White House highlights relationship with Israel amid strain over judicial reform
Senior Biden administration officials briefed the American Jewish community on Israeli President Isaac Herzog’s recent visit to Washington, which they deemed ‘successful’
(Photo by Kevin Dietsch/Getty Images)
Hours after Israel’s Knesset passed controversial judicial reform legislation that provoked a response from President Joe Biden, senior White House officials, speaking in a virtual briefing to the American Jewish community, highlighted the close ties between Israel and the United States.

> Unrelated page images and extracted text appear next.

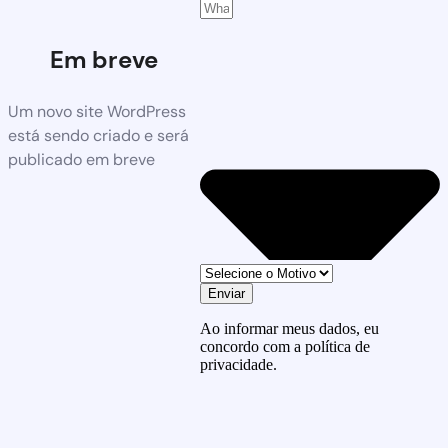
Em breve
Um novo site WordPress
está sendo criado e será
publicado em breve
Enviar
Ao informar meus dados, eu
concordo com a política de
privacidade.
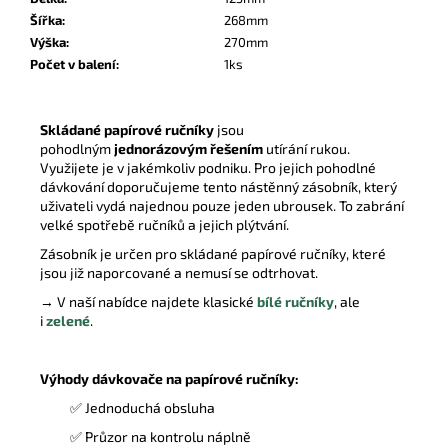
Šířka
:
268mm
Výška
:
270mm
Počet v balení
:
1ks
Skládané papírové ručníky
jsou
pohodlným
jednorázovým řešením
utírání rukou.
Využijete je v jakémkoliv podniku. Pro jejich pohodlné
dávkování doporučujeme tento nástěnný zásobník
, který
uživateli vydá najednou pouze jeden ubrousek. To zabrání
velké spotřebě ručníků a jejich plýtvání.
Zásobník je určen pro skládané papírové ručníky, které
jsou již naporcované a nemusí se odtrhovat.
→ V naší nabídce najdete klasické
bílé ručníky
, ale
i
zelené
.
Výhody dávkovače na papírové ručníky:
✅ Jednoduchá obsluha
✅ Průzor na kontrolu náplně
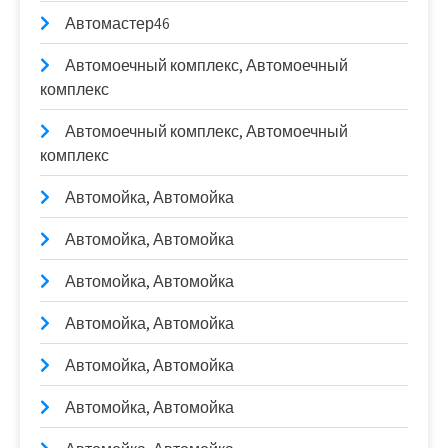
Автомастер46
Автомоечный комплекс, Автомоечный
комплекс
Автомоечный комплекс, Автомоечный
комплекс
Автомойка, Автомойка
Автомойка, Автомойка
Автомойка, Автомойка
Автомойка, Автомойка
Автомойка, Автомойка
Автомойка, Автомойка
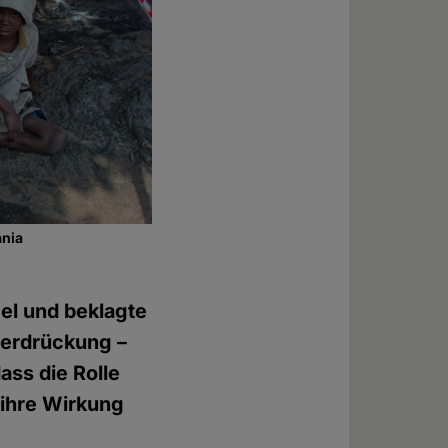
ania
gel und beklagte
terdrückung –
ass die Rolle
r ihre Wirkung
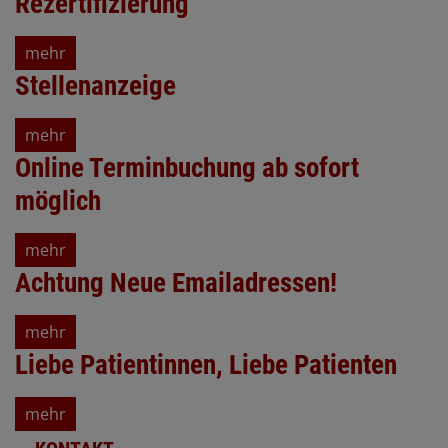
Rezertifizierung
mehr
Stellenanzeige
mehr
Online Terminbuchung ab sofort
möglich
mehr
Achtung Neue Emailadressen!
mehr
Liebe Patientinnen, Liebe Patienten
mehr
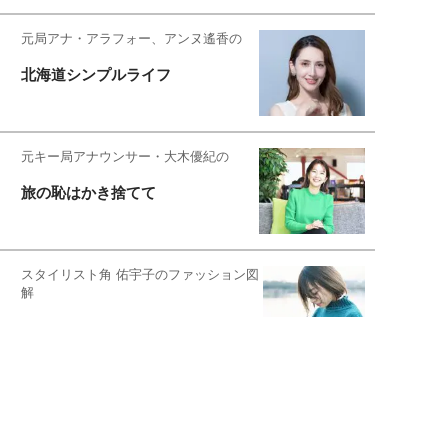
元局アナ・アラフォー、アンヌ遙香の
北海道シンプルライフ
元キー局アナウンサー・大木優紀の
旅の恥はかき捨てて
スタイリスト角 佑宇子のファッション図
解
失敗しない日常オシャレ
元『渡鬼』子役・宇野なおみの
話そ、お茶しよっ元気出そ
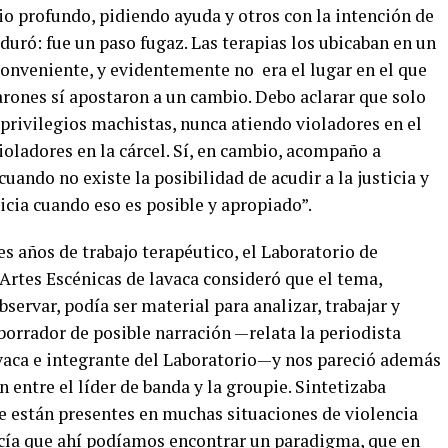
io profundo, pidiendo ayuda y otros con la intención de
duró: fue un paso fugaz. Las terapias los ubicaban en un
conveniente, y evidentemente no era el lugar en el que
rones sí apostaron a un cambio. Debo aclarar que solo
privilegios machistas, nunca atiendo violadores en el
ioladores en la cárcel. Sí, en cambio, acompaño a
uando no existe la posibilidad de acudir a la justicia y
icia cuando eso es posible y apropiado”.
s años de trabajo terapéutico, el Laboratorio de
rtes Escénicas de lavaca consideró que el tema,
servar, podía ser material para analizar, trabajar y
borrador de posible narración —relata la periodista
vaca e integrante del Laboratorio—y nos pareció además
 entre el líder de banda y la groupie. Sintetizaba
e están presentes en muchas situaciones de violencia
ecía que ahí podíamos encontrar un paradigma, que en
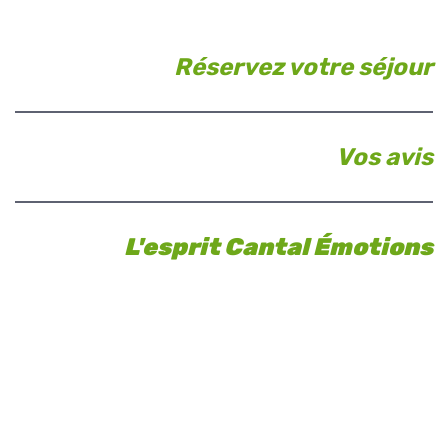
Réservez votre séjour
Vos avis
L'esprit Cantal Émotions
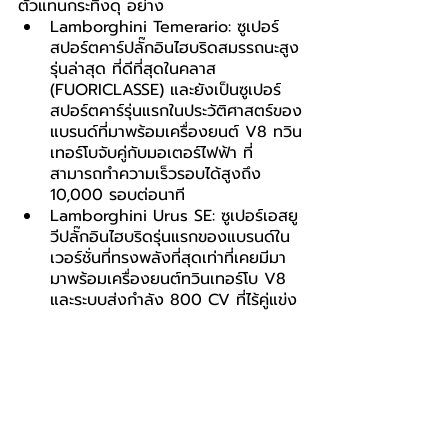
ตัวแทนกระทิงดุ อย่าง
Lamborghini Temerario: ซูเปอร์
สปอร์ตคาร์ปลั๊กอินไฮบริดสมรรถนะสูง
รุ่นล่าสุด ที่ดีที่สุดในคลาส
(FUORICLASSE) และยังเป็นซูเปอร์
สปอร์ตคาร์รุ่นแรกในประวัติศาสตร์ของ
แบรนด์ที่มาพร้อมเครื่องยนต์ V8 ทวิน
เทอร์โบจับคู่กับมอเตอร์ไฟฟ้า ที่
สามารถทำความเร็วรอบได้สูงถึง 
10,000 รอบต่อนาที
Lamborghini Urus SE: ซูเปอร์เอสยู
วีปลั๊กอินไฮบริดรุ่นแรกของแบรนด์ใน
เวอร์ชั่นที่ทรงพลังที่สุดเท่าที่เคยมีมา 
มาพร้อมเครื่องยนต์ทวินเทอร์โบ V8 
และระบบส่งกำลัง 800 CV ที่ไร้คู่แข่ง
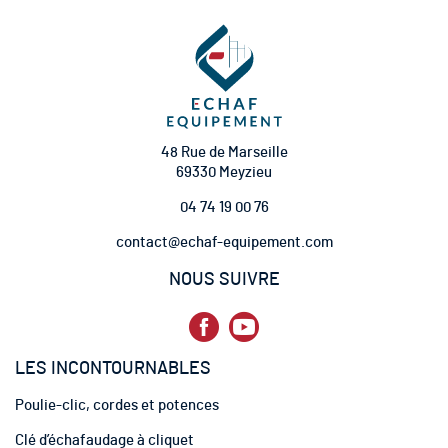
t
i
o
n
à
n
o
t
48 Rue de Marseille
r
69330 Meyzieu
e
04 74 19 00 76
l
e
contact@echaf-equipement.com
t
t
NOUS SUIVRE
r
e
d
’
LES INCONTOURNABLES
i
n
Poulie-clic, cordes et potences
f
o
Clé d’échafaudage à cliquet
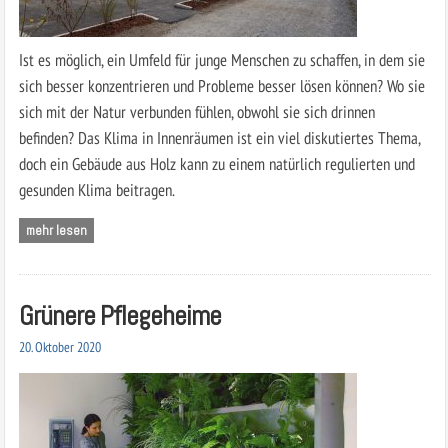
Ist es möglich, ein Umfeld für junge Menschen zu schaffen, in dem sie
sich besser konzentrieren und Probleme besser lösen können? Wo sie
sich mit der Natur verbunden fühlen, obwohl sie sich drinnen
befinden? Das Klima in Innenräumen ist ein viel diskutiertes Thema,
doch ein Gebäude aus Holz kann zu einem natürlich regulierten und
gesunden Klima beitragen.
mehr lesen
Grünere Pflegeheime
20. Oktober 2020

“We don’t always agree on everything. But at the same time, we do talk about just about everything,” said Terry Wolff, the National Security Council’s senior director for Middle East and North Africa, who was discussing Biden’s recent meeting in Washington with Israeli President Isaac Herzog and his phone call last week with Israeli Prime Minister Benjamin Netanyahu.

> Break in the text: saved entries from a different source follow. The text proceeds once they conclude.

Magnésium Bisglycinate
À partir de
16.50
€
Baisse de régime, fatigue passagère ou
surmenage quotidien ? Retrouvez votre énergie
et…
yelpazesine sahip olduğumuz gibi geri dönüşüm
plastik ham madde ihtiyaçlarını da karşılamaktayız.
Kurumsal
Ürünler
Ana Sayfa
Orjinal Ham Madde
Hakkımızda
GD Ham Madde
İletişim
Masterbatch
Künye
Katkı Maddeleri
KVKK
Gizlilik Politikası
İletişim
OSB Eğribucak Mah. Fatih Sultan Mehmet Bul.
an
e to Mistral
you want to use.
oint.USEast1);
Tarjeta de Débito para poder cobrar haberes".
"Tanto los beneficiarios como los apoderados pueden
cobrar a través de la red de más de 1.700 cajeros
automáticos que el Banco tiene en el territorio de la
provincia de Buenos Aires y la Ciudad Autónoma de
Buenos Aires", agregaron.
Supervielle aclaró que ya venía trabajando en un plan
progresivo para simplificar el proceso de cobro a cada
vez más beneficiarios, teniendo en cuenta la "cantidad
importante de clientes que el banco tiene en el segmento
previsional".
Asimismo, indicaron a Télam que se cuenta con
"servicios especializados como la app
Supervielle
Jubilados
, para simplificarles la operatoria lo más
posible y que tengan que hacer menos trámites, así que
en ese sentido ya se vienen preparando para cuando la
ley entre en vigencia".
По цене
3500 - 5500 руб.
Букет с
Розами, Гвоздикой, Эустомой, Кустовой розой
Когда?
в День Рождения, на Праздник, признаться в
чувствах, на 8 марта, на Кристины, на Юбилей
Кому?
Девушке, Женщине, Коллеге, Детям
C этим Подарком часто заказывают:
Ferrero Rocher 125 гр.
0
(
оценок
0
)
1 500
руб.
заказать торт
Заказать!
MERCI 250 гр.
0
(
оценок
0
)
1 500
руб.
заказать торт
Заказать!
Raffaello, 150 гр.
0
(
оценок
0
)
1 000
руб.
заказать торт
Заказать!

After the Knesset voted 64-0 — the opposition boycotted the final vote — on Monday in favor of a bill that curtails the power of the country’s Supreme Court, White House Press Secretary Karine Jean-Pierre called the vote “unfortunate” and said the U.S. will support Herzog’s efforts “to build a broader consensus through political dialogue.”
“The president’s argument and his perspective has been that it’s really important that the sides get together, that they talk, and that discussion should not be over. And so that was really one of the themes he stressed all during last week’s meetings,” said Wolff.

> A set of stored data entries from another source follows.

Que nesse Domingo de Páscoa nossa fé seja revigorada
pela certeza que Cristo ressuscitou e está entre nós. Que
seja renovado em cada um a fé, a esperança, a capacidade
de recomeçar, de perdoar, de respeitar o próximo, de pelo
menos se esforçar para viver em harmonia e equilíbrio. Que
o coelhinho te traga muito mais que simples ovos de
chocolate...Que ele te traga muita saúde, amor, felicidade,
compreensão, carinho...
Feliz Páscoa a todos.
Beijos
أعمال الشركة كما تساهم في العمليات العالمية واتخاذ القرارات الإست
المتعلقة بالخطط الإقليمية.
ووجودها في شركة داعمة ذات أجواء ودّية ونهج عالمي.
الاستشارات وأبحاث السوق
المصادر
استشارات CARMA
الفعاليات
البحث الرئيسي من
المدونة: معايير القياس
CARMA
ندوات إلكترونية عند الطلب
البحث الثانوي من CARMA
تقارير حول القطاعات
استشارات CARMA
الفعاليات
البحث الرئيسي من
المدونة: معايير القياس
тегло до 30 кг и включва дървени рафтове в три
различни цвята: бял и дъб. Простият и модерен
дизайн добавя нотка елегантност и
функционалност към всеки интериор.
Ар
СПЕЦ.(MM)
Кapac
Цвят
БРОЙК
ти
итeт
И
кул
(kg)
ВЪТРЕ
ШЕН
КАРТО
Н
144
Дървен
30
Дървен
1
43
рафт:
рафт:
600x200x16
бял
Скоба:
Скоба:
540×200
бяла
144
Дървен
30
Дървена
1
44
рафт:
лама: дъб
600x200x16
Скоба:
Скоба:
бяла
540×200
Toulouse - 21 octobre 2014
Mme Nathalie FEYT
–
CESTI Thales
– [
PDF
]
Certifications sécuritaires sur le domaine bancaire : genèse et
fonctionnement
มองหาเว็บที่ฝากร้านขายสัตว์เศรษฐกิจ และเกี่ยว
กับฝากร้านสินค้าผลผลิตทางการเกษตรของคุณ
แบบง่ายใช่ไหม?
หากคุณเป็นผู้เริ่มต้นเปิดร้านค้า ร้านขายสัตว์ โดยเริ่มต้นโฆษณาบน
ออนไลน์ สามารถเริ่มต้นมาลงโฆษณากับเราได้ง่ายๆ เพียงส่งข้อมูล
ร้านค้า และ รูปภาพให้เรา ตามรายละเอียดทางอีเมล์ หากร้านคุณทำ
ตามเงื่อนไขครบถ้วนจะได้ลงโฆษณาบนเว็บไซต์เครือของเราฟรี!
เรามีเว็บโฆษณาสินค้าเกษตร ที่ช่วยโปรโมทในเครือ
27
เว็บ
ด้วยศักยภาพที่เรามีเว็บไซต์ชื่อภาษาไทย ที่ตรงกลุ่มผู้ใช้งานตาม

Also on the table were the host of challenges that Washington and Jerusalem face together, Wolff added — Russia, China, growing the Abraham Accords, Ukraine and Iran.
Samantha Sutton, who started last week as director for Israel and Palestinian affairs on the National Security Council, said Herzog’s visit to Washington was “successful.”
“The breadth of issues that we cooperate with Israel on … I’ve been surprised, and pleasantly surprised,” said Sutton, who previously served as chief of staff to former U.S. Ambassador to Israel Tom Nides. Herzog’s visit, she noted, “just shows how much we cooperate with the Israelis.”
During his visit, Herzog spoke to a joint session of Congress and also met with Vice President Kamala Harris, with the two leaders unveiling a joint climate initiative between the U.S. and Israel.
“I think there’s a lot of opportunities there for collaboration,” said Ilan Goldenberg, special advisor for the Middle East and North Africa in the vice president’s office. “Water issues, technology issues, climate issues are all things that are very high on her agenda, and also are all high on the Israeli agenda.”
The project “helps to cement everything we’re trying to do in the Middle East in terms of Israeli integration,” Goldenberg said, “and it’s also just great for the U.S.-Israel relationship and partnership.” He added that the joint investment in tackling climate change is also intended to benefit the Palestinians.